Still, in many locales, particularly in affluent suburbs, the perceived headaches have so far outweighed the allure of extra tax revenue.

Ridgefield, Connecticut, a 25,000-person town in Fairfield County where the median household income is $164,000, quickly said it would move to bar cannabis businesses.

“The cart is way in front of the horse,” said Kurt Wheeler, mayor of Cazenovia, a quaint lakeside village in central New York where the governing board became one of the state’s first to outlaw retail sales.

“Everybody who spoke really urged the board: ‘If you have the opportunity to put the brakes on this and give the state more time to work out the public health and public safety issues, by all means do it,’” Wheeler, a Republican, said.

In New York and New Jersey, towns that vote to bar grow facilities or retail and production startups can adjust their rules later. A decision to welcome the cannabis industry, however, means communities are locked in to the policy for years.

A draft of the regulatory framework that will guide New Jersey’s adult-use market is not expected to be released until Aug. 21 — the final day for municipalities to make decisions.

The five-state Northeast region, which also includes Massachusetts and Vermont, is expected to generate an estimated $8.7 billion in cannabis-related sales by 2027, according to an analysis by the Marijuana Policy Project, a nonprofit that advocates for cannabis legalization, which used population and sales in Colorado and California as a comparative baseline.

On the West Coast, California and the neighboring states of Washington, Oregon, Nevada and Arizona, where marijuana is also legal, are likely to remain the country’s dominant market.

In Massachusetts, the city of Easthampton, which opened its first dispensary in December 2018, and is close to at least five colleges, expects to be home to five dispensaries by the end of the year, Mayor Nicole LaChapelle said.

The extra revenue has been tremendously helpful, she said, especially during the pandemic.

A small 1,000-square-foot dispensary generated $84,000 in revenue for the city of roughly 16,000 in April, May and June alone, she said.

The rollout has not been without hiccups. But the problems the city has faced, LaChapelle said, were not the same ones it anticipated.

“There was not an uptick in crime,” she said, nor increased ambulance calls. “We did not need more patrols.”

Instead, the city has been forced to repair and repave roads damaged by a heavy flow of customers.

“The people just come from everywhere,” LaChapelle said, adding that pedestrian crosswalks also had to be redesigned to make them safer.

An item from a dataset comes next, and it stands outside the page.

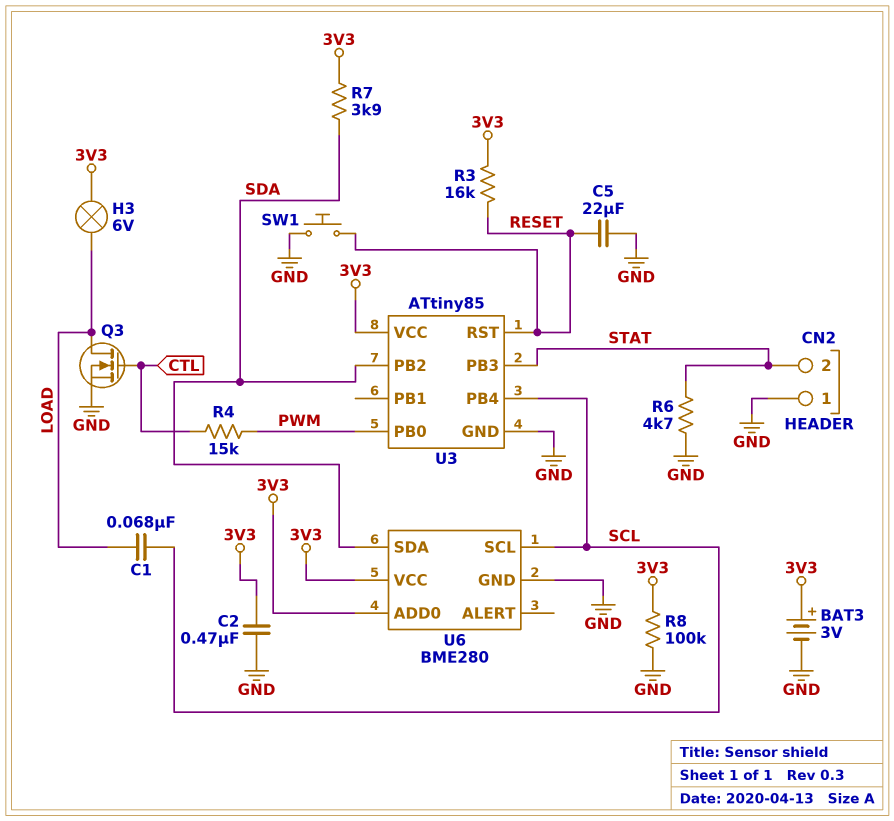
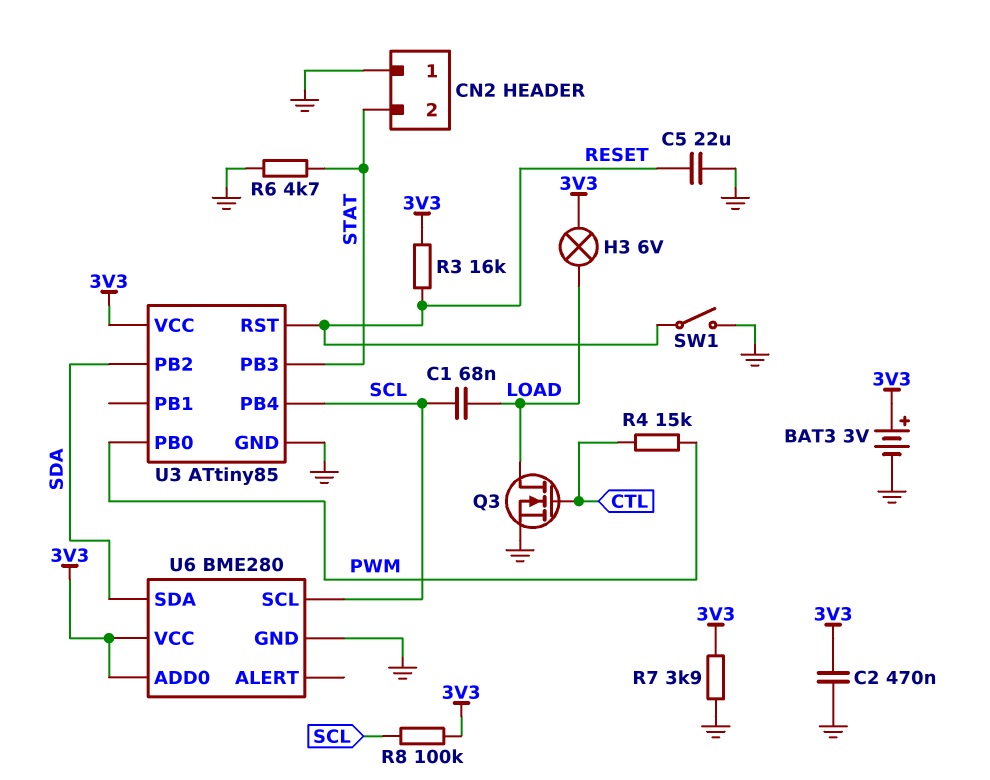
R7: 3.9k (3V3, SDA) -> 3.9k (3V3, GND)
R8: 100k (3V3, GND) -> 100k (3V3, SCL)
SW1: button (GND, RESET) -> switch (GND, RESET)

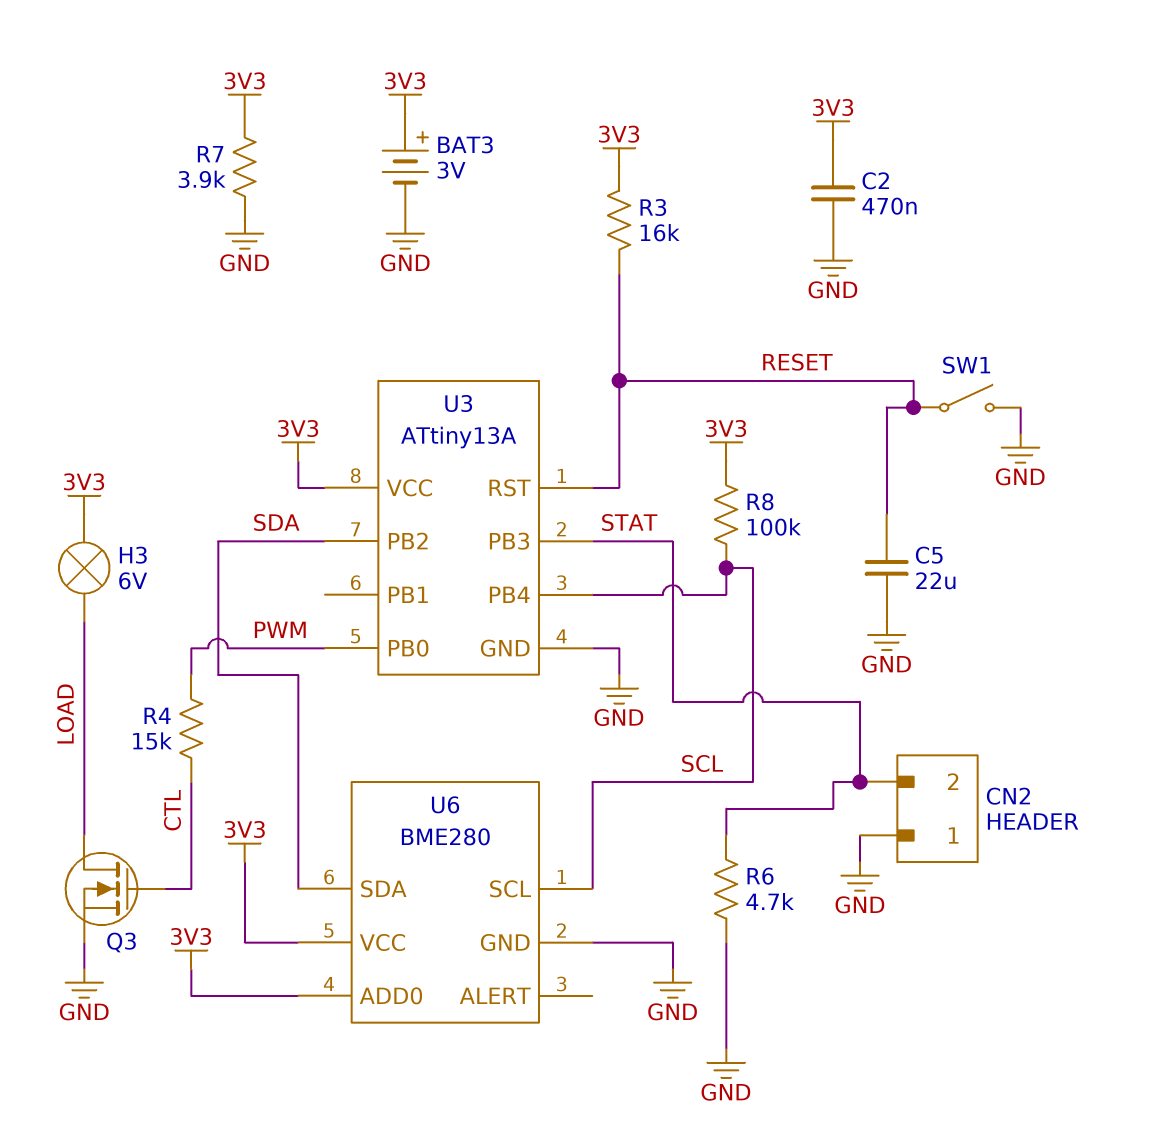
C1: 68nF (LOAD, SCL) -> none
U3: ATtiny85 -> ATtiny13A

Rob Mejia, a professor who teaches in the cannabis studies department at Stockton University near Atlantic City, New Jersey, said he expected the municipal jitters to fade over time, as has happened elsewhere.

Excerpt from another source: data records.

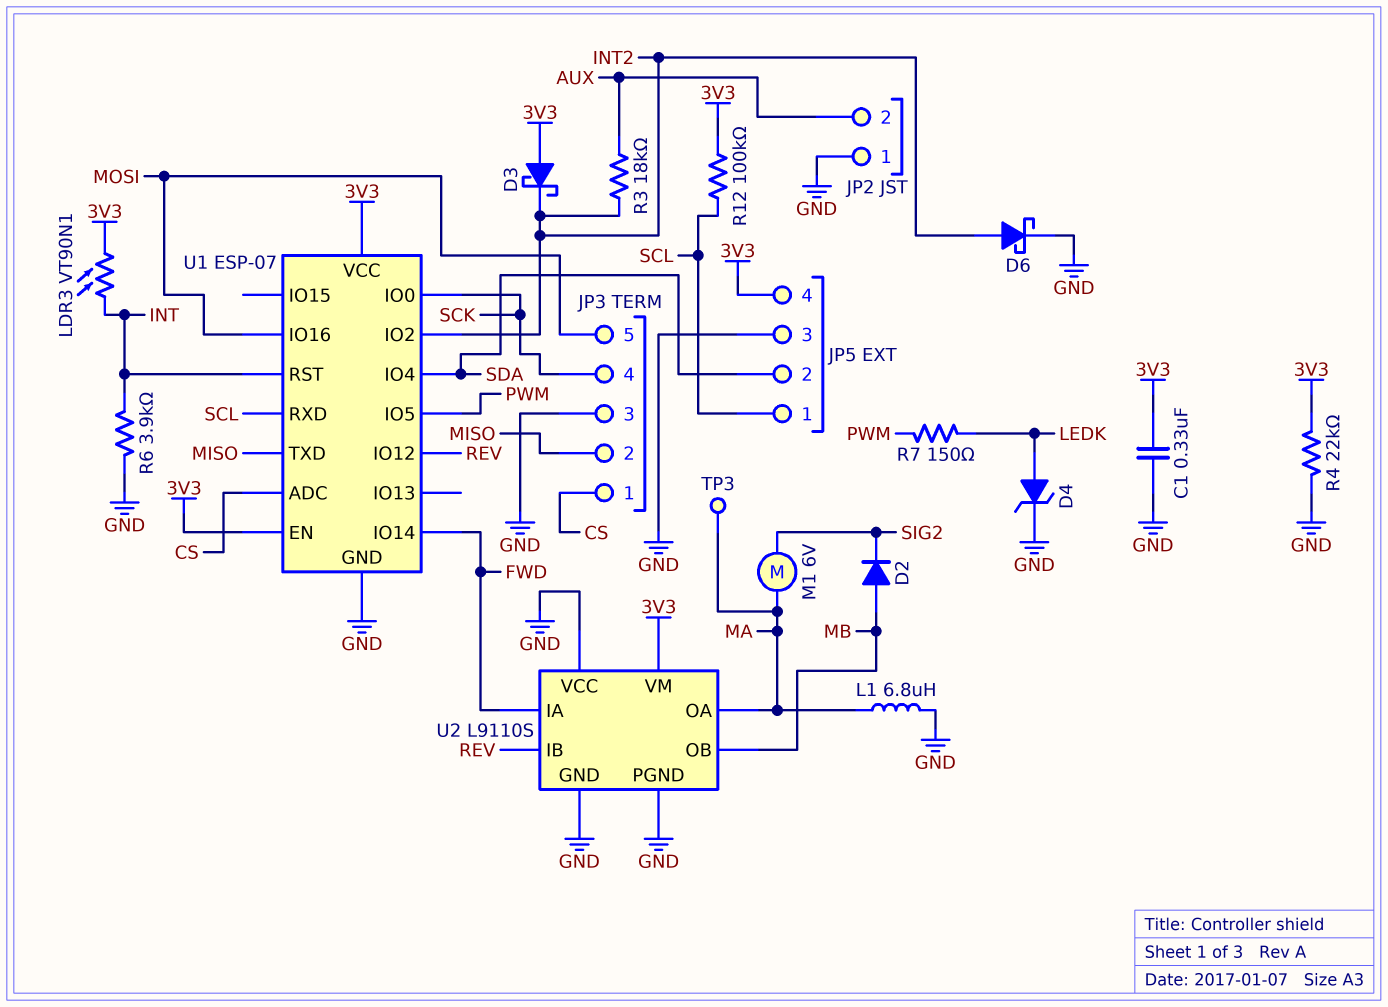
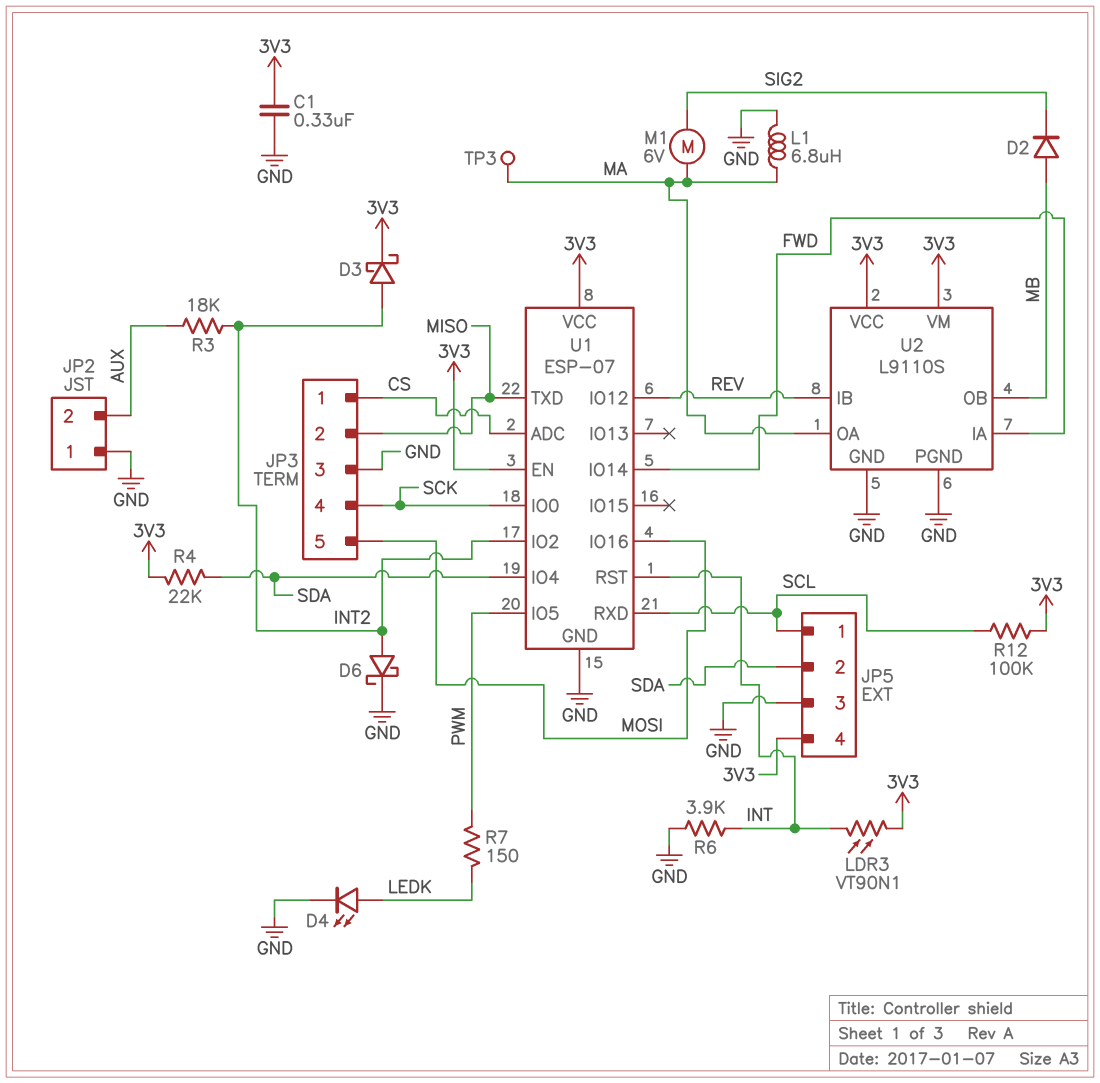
D3: schottky (A 3V3, K INT2) -> schottky (A INT2, K 3V3)
D4: zener (A LEDK, K GND) -> LED (A LEDK, K GND)
R4: 22k (3V3, GND) -> 22k (3V3, SDA)
U2 pin VCC: GND -> 3V3

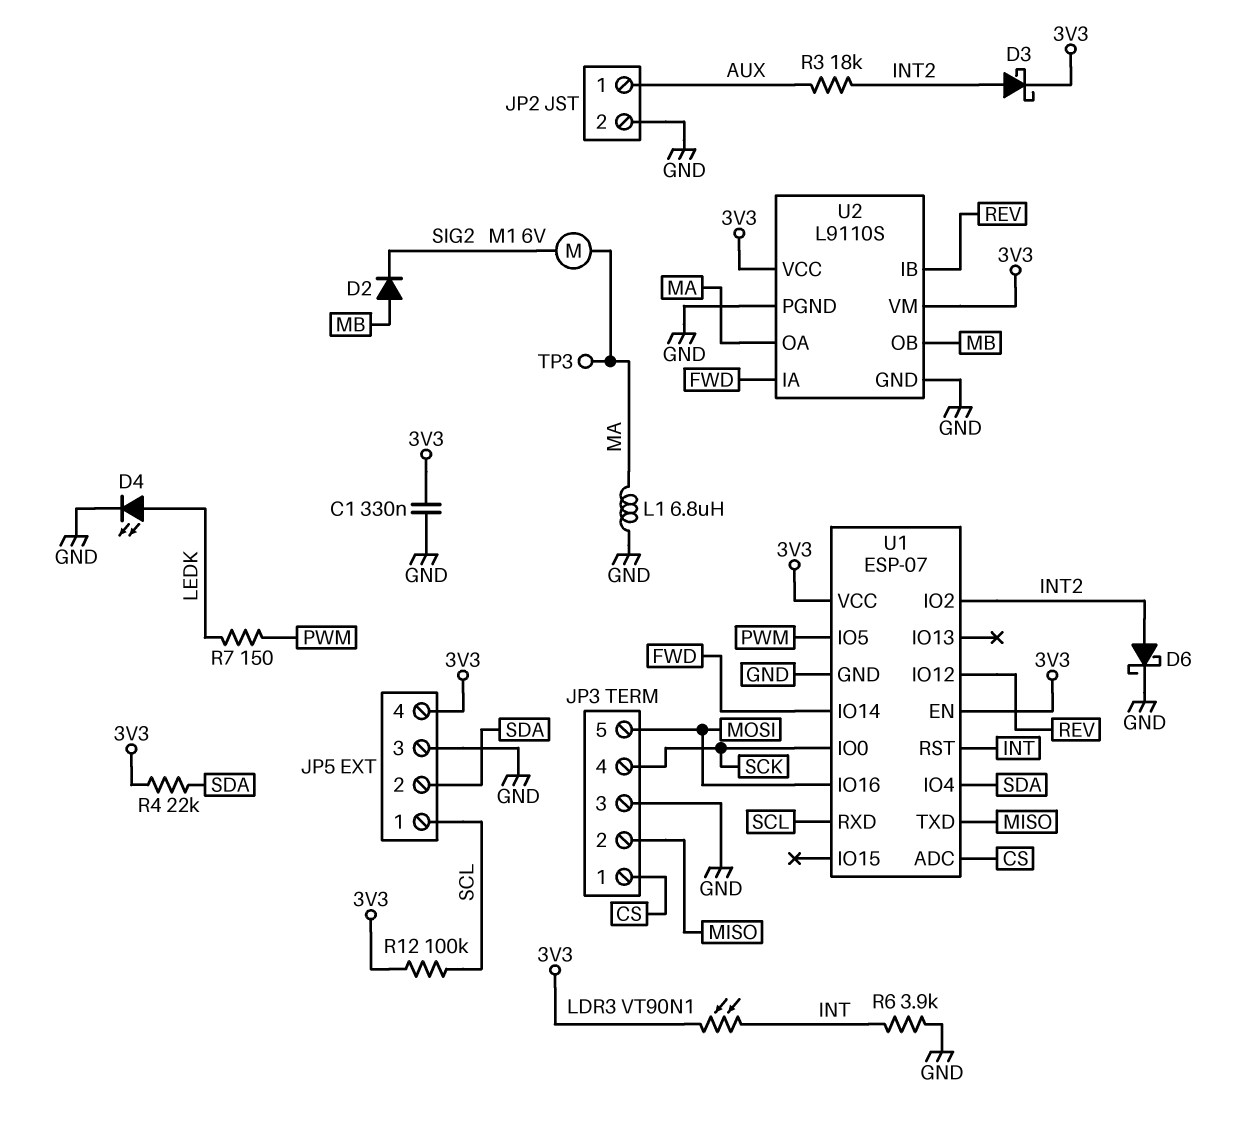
JP2 pin 1: GND -> AUX
JP2 pin 2: AUX -> GND

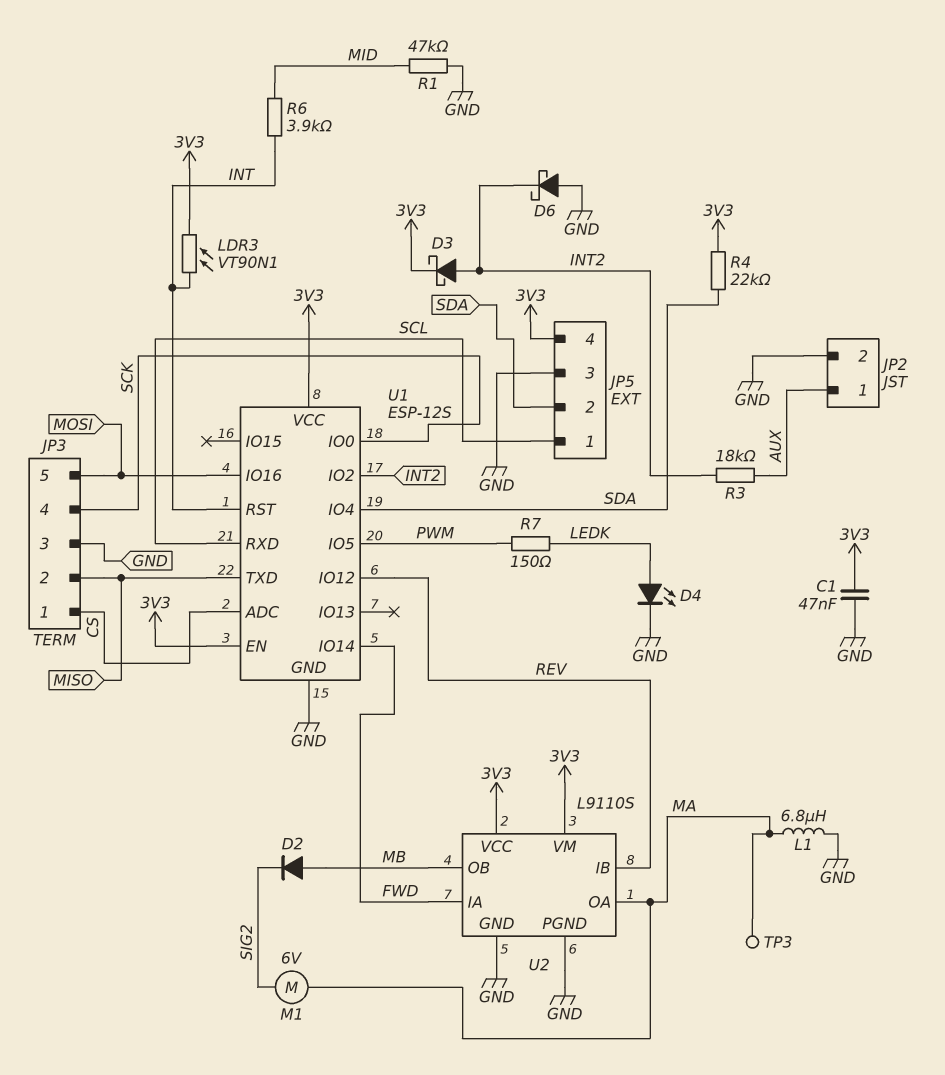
C1: 330nF (3V3, GND) -> 47nF (3V3, GND)
D6: schottky (A INT2, K GND) -> schottky (A GND, K INT2)
R1: none -> 47k (GND, MID)
R6: 3.9k (GND, INT) -> 3.9k (INT, MID)
R12: 100k (3V3, SCL) -> none
U1: ESP-07 -> ESP-12S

“Week by week, month by month, the stigma is starting to disappear,” Mejia said.

Some towns that have moved to ban cannabis businesses have faced pushback on social media and with citizen-led petitions. In New York and Connecticut, citizens can force a binding referendum to require their towns to permit cannabis businesses.

In New Jersey, residents hoping to apply for one of an unlimited number of so-called micro-licenses must live in the community where they plan to operate a cannabis business, or in an adjacent town, creating built-in pressure on local leaders.

Dominique Easley, a former NFL defensive tackle, lives in Shamong and operates a party supply store nearby.

Easley said he used cannabis to wean himself off an opioid addiction he developed after tearing his anterior cruciate ligament several times while playing football, and later began growing marijuana at his property in California.

He and his family plan to apply for several types of cannabis licenses in New Jersey, including a micro-license.

“It’s a wonderful thing, especially for this area,” said Easley, who is originally from Staten Island, New York, but is raising his three sons in Shamong. “Just to bring in more people, more revenue. Just to open up people’s eyes.”